I'll be living in Valencia until June and really want to make the most of my time here. I was wondering if anyone had any suggestions of things to do at weekends that don't cost a fortune? Especially day trips from Valencia, or affordable weekend breaks. 

I've already been to Calpe and Javea and the Albufera national park is next on the list. Any other ideas of where to go cheaply?


----------



## samthemainman (Aug 15, 2012)

El Saler beach/National Park is just up from Albufera and is lovely; there are lots of walking routes in the mountains; remember to check out the City of Arts and Sciences for architecture (I'd give the Science Museum itself a miss though - really tired/boring exhibits) the Oceanografic is fantastic and the Bioparc is good too. If you fancy a drive north then Castellon isn't a bad place to spend a day or two. I found it the dullest of the three main Valencian capitals (after Valencia and Alicante) but worthy of a nose around....

Enjoy Valencia - it's an awesome place even in difficult times. You can't get bored


----------



## jwebb (Jan 2, 2013)

Clemmie00 said:


> I'll be living in Valencia until June and really want to make the most of my time here. I was wondering if anyone had any suggestions of things to do at weekends that don't cost a fortune? Especially day trips from Valencia, or affordable weekend breaks.
> 
> I've already been to Calpe and Javea and the Albufera national park is next on the list. Any other ideas of where to go cheaply?

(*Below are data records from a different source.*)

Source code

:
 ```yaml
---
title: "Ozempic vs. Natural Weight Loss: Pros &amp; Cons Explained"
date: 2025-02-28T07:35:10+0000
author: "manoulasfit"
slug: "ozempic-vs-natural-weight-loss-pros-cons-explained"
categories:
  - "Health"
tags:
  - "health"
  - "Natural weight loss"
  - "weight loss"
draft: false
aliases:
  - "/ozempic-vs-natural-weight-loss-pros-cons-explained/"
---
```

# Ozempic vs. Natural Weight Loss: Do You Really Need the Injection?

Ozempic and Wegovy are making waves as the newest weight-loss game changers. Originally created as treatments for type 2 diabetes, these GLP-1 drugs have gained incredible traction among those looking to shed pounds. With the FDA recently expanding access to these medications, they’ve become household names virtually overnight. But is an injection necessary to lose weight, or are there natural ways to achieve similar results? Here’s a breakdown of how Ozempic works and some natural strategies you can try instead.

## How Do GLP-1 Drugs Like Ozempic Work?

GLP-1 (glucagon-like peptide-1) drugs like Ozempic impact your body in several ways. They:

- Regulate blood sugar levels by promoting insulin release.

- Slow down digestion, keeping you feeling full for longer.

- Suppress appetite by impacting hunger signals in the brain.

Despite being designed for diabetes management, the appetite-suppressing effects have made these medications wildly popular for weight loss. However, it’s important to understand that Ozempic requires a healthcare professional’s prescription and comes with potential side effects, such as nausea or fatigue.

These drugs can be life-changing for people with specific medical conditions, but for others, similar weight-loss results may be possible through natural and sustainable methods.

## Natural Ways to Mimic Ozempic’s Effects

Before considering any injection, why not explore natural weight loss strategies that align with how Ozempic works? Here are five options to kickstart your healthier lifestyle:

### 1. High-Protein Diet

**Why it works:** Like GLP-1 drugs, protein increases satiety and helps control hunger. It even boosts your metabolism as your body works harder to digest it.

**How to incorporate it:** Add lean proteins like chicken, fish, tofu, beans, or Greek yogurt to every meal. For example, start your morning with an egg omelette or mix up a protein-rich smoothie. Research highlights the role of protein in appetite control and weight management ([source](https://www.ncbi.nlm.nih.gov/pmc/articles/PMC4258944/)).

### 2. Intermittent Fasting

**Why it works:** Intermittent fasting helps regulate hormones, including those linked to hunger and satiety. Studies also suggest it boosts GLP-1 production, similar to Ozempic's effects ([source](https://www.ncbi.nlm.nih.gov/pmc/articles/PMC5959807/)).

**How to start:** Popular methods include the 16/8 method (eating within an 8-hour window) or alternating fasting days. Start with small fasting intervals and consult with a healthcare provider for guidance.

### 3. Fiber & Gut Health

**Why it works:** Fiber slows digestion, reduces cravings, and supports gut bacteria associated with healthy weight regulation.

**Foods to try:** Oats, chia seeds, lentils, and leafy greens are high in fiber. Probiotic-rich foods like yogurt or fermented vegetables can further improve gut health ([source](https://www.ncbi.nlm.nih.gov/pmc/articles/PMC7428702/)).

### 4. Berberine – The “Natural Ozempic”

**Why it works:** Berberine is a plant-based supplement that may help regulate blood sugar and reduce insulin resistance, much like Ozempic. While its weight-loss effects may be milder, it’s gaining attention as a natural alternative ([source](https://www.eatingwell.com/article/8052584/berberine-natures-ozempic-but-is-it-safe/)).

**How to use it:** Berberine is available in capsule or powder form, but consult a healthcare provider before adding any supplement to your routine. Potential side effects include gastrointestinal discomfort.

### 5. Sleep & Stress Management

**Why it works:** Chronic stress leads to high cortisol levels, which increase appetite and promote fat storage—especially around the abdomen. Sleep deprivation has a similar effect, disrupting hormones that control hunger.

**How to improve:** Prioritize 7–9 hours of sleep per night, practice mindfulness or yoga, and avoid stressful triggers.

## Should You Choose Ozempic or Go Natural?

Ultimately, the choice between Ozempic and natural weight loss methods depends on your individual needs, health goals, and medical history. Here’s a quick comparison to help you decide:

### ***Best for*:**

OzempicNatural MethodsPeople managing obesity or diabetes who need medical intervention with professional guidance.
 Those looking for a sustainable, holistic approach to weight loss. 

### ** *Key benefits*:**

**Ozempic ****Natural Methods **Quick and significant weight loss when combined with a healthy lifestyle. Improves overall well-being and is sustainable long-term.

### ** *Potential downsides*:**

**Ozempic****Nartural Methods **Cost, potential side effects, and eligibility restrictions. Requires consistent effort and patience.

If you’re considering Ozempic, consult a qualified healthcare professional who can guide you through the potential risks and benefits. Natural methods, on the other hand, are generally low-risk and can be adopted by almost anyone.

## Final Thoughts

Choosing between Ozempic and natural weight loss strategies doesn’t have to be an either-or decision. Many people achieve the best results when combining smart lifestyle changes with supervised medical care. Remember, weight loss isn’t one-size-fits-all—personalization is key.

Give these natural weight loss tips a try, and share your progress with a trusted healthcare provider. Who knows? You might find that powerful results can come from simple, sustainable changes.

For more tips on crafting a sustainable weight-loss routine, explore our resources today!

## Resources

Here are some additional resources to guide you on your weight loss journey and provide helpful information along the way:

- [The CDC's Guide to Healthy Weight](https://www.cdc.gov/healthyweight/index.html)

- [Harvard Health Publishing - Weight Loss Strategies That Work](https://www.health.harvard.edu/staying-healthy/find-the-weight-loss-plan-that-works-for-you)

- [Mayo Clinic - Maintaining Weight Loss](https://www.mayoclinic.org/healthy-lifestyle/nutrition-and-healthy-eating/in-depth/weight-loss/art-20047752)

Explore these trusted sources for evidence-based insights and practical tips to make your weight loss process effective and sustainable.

There's a place called Sitges. Haven't been there in many years, but it was a great place


----------



## samthemainman (Aug 15, 2012)

Sitges is lovely but well over three hours away from Valencia in Catalonia...


----------



## dstarkey (Jan 4, 2013)

*Vlc*

Valencia tourist office is really good, the red tour bus is useful if somewhat a bit of a bloated ride including the outskirts via the dual carriageway, for some reason?

Here's a useful site: Web turistica oficial de Valencia - Tourist information - CITY of VALENCIA

For something different try this: Trike Travels:Trike Tours:Viages de Trike

Trip Advisor is good: Things to do in Valencia ? 114 Valencia Attractions - TripAdvisor

Try this: ToursByLocals - Private Tours By Local Guides

Also: AngloINFO Valencia: living in and moving to Valencia, Spain

You can't go wrong with VLC, smaller than Barcelona but friendlier, no muggings or pickpockets, plenty of bars, good metro and bus links. Make sure you get the discount 'Bonobus' travel card too. Don't forget the bars down by the port at weekends for a great spanish student crowd that love to salsa dance. Enjoy!


----------



## skip o (Aug 1, 2011)

Alicante City is a short train ride away, and easy to do for a day trip.


----------